You are going to have to physically look and measure where the output from the reg goes. Its far to complex a service manual to just navigate on a screen.Its possible for the problem to be a low impedance failure and not a dead short, for example if one transistor in the output pairs was faulty on one of the 5 (is it 5?) channels. That wouldn't read as a short across any rail but would draw excess current when powered and blow the fuses.
Its hard when its such a massive service manual viewed on a laptop screen 😉
Listen 🙂... you said yourself that it met its demise after playing loud music for a fun night. That alone points to the output stages and overload damage.
Listen 🙂... you said yourself that it met its demise after playing loud music for a fun night. That alone points to the output stages and overload damage.
you're right. It is most logical output transistor. But could one capacitor be enough to the error?
I'm not following you on that.
Do you mean could a capacitor cause the fuse blowing... yes... there are probably many caps that could cause those fuses to blow (and not just caps across the rails) but also caps that could alter the biasing of the output stage and so on.
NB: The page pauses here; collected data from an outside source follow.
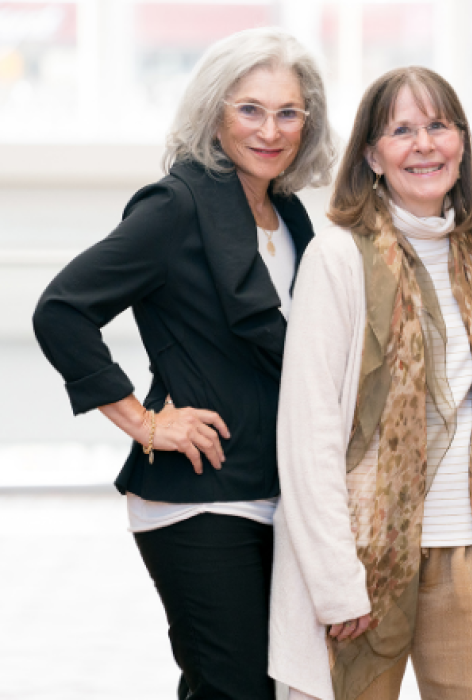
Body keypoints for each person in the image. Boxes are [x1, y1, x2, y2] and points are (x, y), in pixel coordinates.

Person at [32, 27, 335, 700]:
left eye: (288, 112)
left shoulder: (290, 214)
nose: (271, 130)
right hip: (197, 496)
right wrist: (145, 423)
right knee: (232, 689)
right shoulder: (175, 205)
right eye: (249, 109)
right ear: (213, 112)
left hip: (279, 490)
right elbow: (61, 310)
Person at [269, 67, 472, 700]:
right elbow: (309, 431)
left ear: (461, 144)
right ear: (371, 156)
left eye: (439, 126)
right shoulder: (338, 257)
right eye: (401, 130)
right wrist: (334, 581)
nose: (424, 145)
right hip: (363, 554)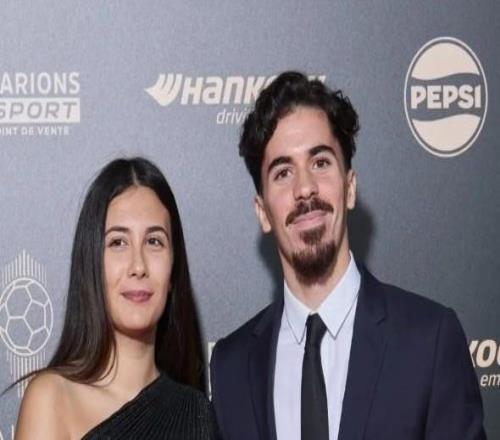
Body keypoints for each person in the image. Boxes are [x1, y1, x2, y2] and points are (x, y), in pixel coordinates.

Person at [210, 71, 486, 440]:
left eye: (320, 162)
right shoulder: (231, 366)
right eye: (283, 172)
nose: (305, 188)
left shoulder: (428, 340)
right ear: (262, 212)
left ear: (350, 187)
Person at [15, 157, 218, 439]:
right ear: (92, 264)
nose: (138, 266)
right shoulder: (52, 399)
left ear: (173, 270)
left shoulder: (196, 413)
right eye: (118, 243)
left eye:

Its just not very likely as a first line of attack given the units timeline in the run up to the fault.
Do you mean could a capacitor cause the fuse blowing... yes... there are probably many caps that could cause those fuses to blow (and not just caps across the rails) but also caps that could alter the biasing of the output stage and so on. Its just not very likely as a first line of attack given the units timeline in the run up to the fault.
Hi,
I asked you to check the resistance at the fuse load side. Can you do the check it will tell you if the short it is before or after the regulator transistor.
I asked you to check the resistance at the fuse load side. Can you do the check it will tell you if the short it is before or after the regulator transistor.
Hi,
If the resistance at the fuse load side it is high then can you check the resistance at the CN7303 pin 1.
If the resistance at the fuse load side it is high then can you check the resistance at the CN7303 pin 1.
I think I have found the error. There were 2 mosfet which was blowen in ICE ASSY. I replace them and write back when I know it was the only mistake.